Work to be completed - From the line containing "with the days before he worked there." to the final line of the entries, every line is to be reproduced exactly; no other line belongs in the output.
Start of Dataset records
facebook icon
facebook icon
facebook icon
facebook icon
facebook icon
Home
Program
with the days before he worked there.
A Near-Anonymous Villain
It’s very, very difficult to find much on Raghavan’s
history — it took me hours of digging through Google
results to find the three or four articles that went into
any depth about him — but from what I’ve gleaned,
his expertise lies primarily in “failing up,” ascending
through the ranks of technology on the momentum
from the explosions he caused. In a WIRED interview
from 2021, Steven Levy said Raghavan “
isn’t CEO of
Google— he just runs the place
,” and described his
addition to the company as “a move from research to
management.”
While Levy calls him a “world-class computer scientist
End of Dataset records
Exercise output -
with the days before he worked there.
A Near-Anonymous Villain
It’s very, very difficult to find much on Raghavan’s
history — it took me hours of digging through Google
results to find the three or four articles that went into
any depth about him — but from what I’ve gleaned,
his expertise lies primarily in “failing up,” ascending
through the ranks of technology on the momentum
from the explosions he caused. In a WIRED interview
from 2021, Steven Levy said Raghavan “
isn’t CEO of
Google— he just runs the place
,” and described his
addition to the company as “a move from research to
management.”
While Levy calls him a “world-class computer scientist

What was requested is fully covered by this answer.